:: WORK INSTRUCTIONS ::
All records are to be transcribed in full; any pictures among them are to be skipped.

:: SUPPLIED INFORMATION ::
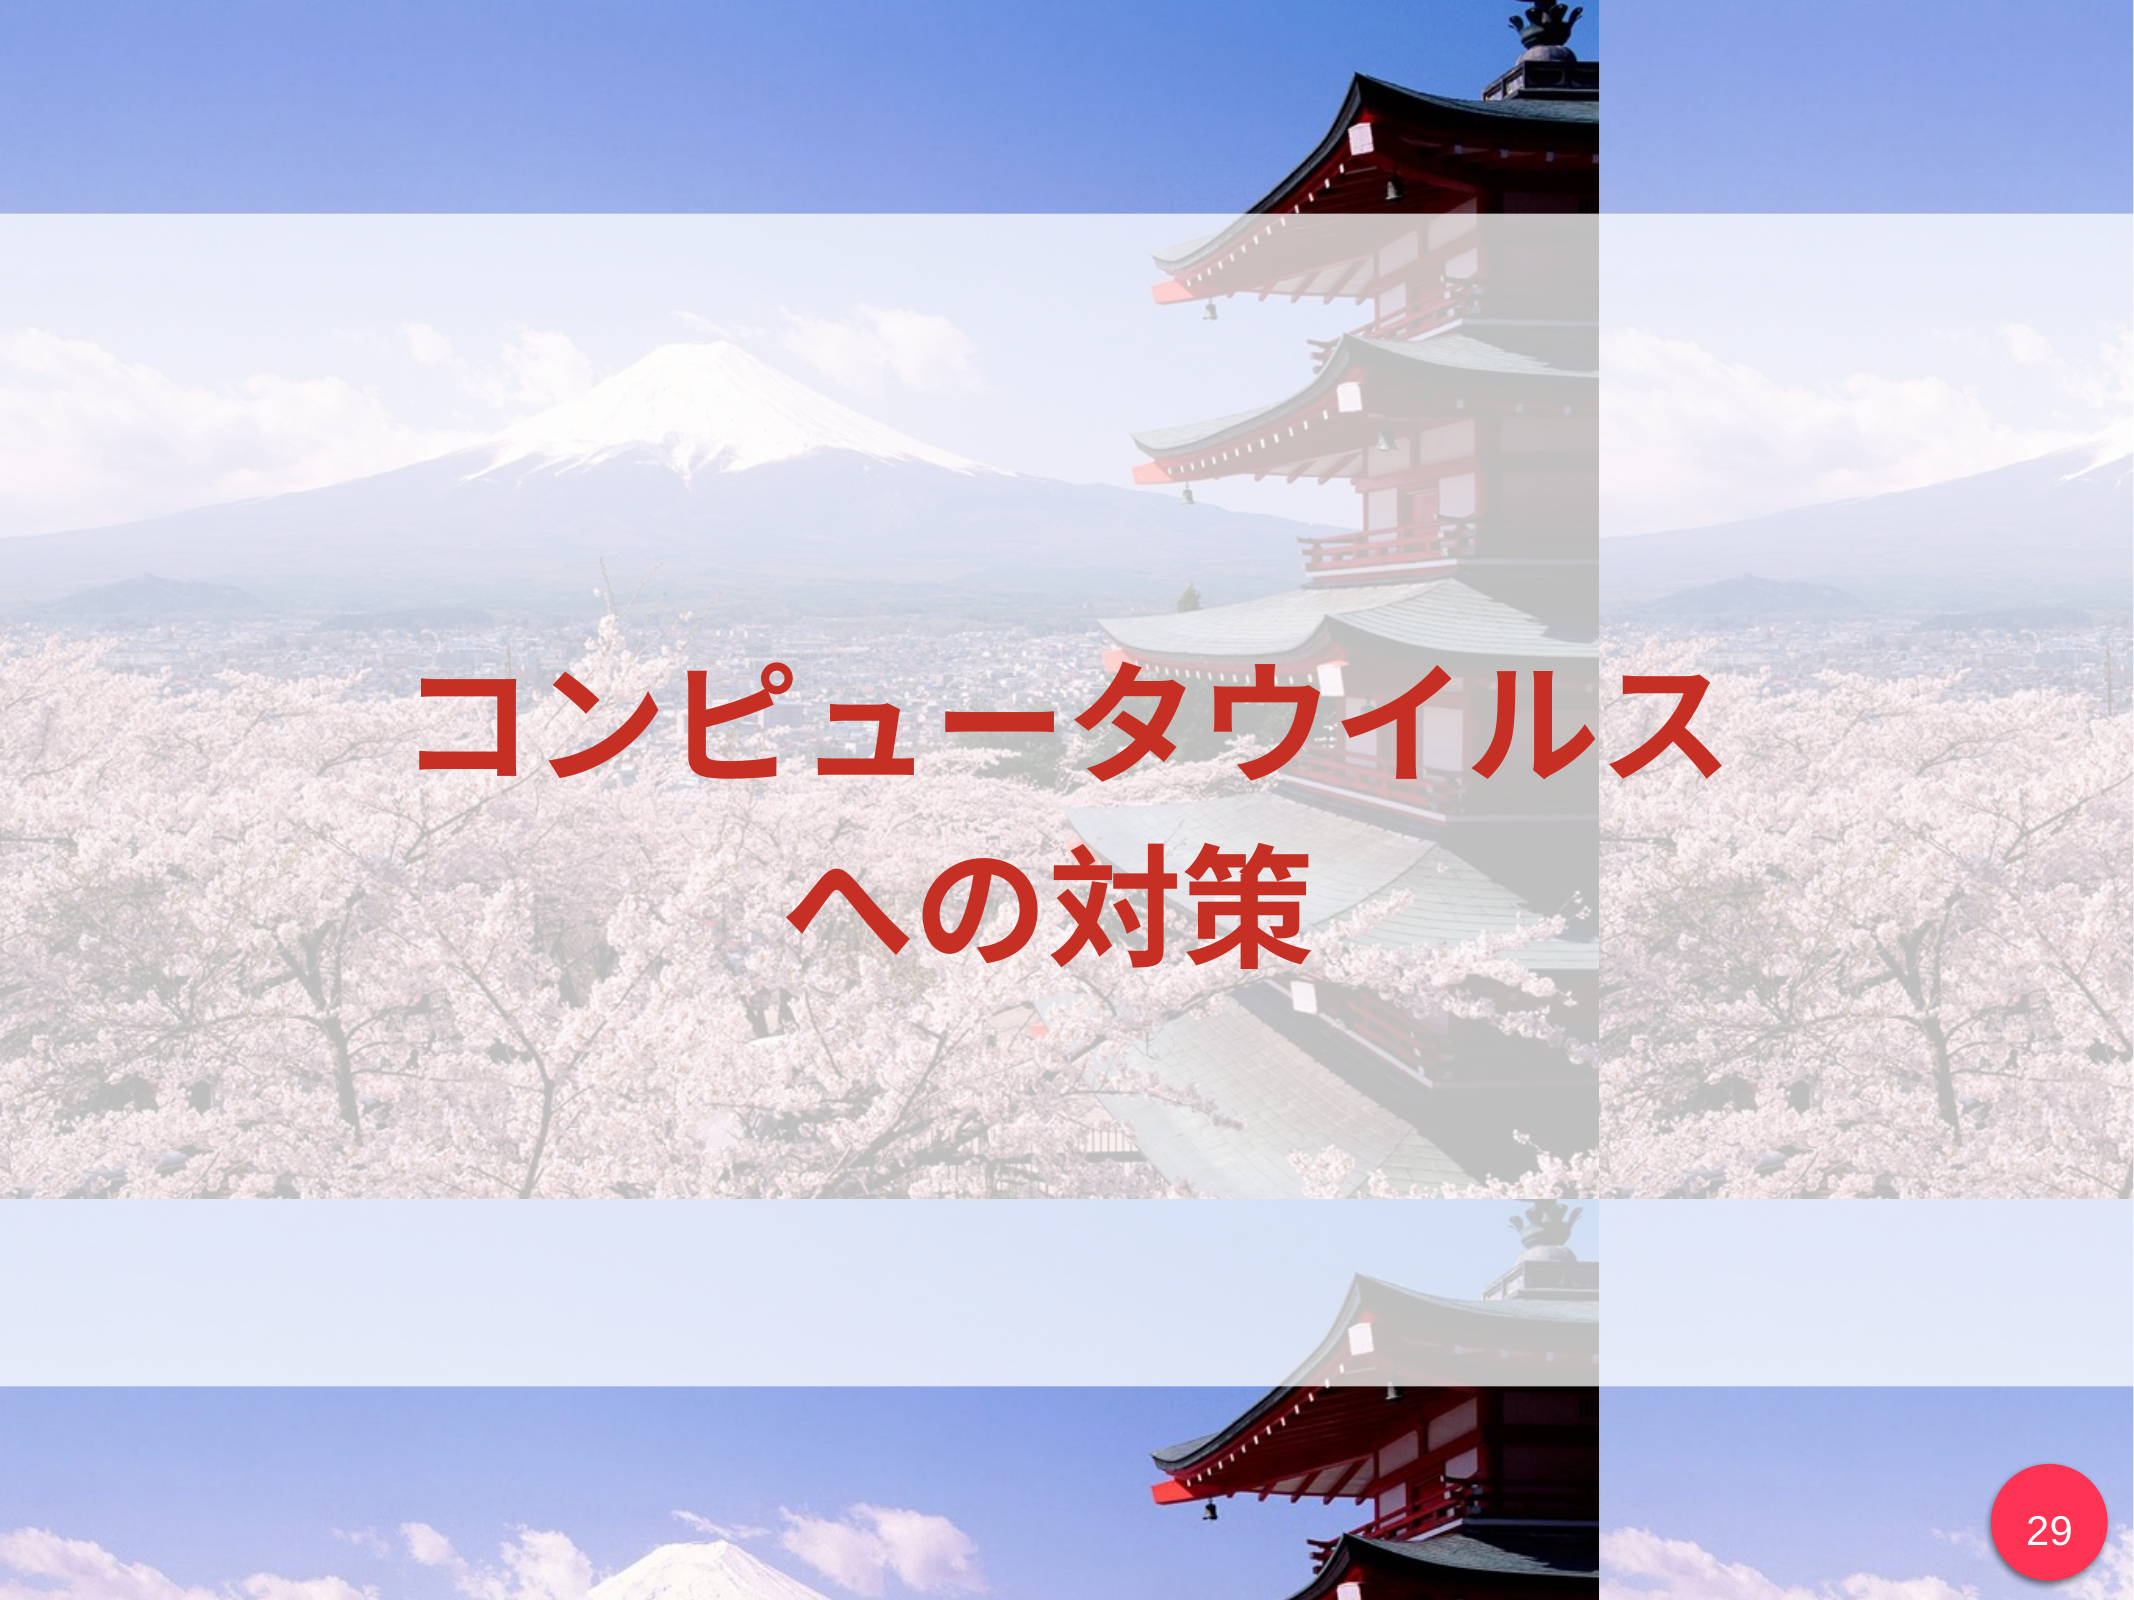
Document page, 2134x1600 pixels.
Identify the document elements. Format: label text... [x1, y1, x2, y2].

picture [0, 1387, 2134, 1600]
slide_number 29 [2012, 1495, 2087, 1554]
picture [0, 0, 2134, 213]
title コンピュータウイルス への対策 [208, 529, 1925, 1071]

:: TASK RESULT ::
Document page, 2134x1600 pixels.
Identify the document elements. Format: label text... [x1, y1, x2, y2].

picture [0, 1387, 2134, 1600]
slide_number 29 [2012, 1495, 2087, 1554]
picture [0, 0, 2134, 213]
title コンピュータウイルス への対策 [208, 529, 1925, 1071]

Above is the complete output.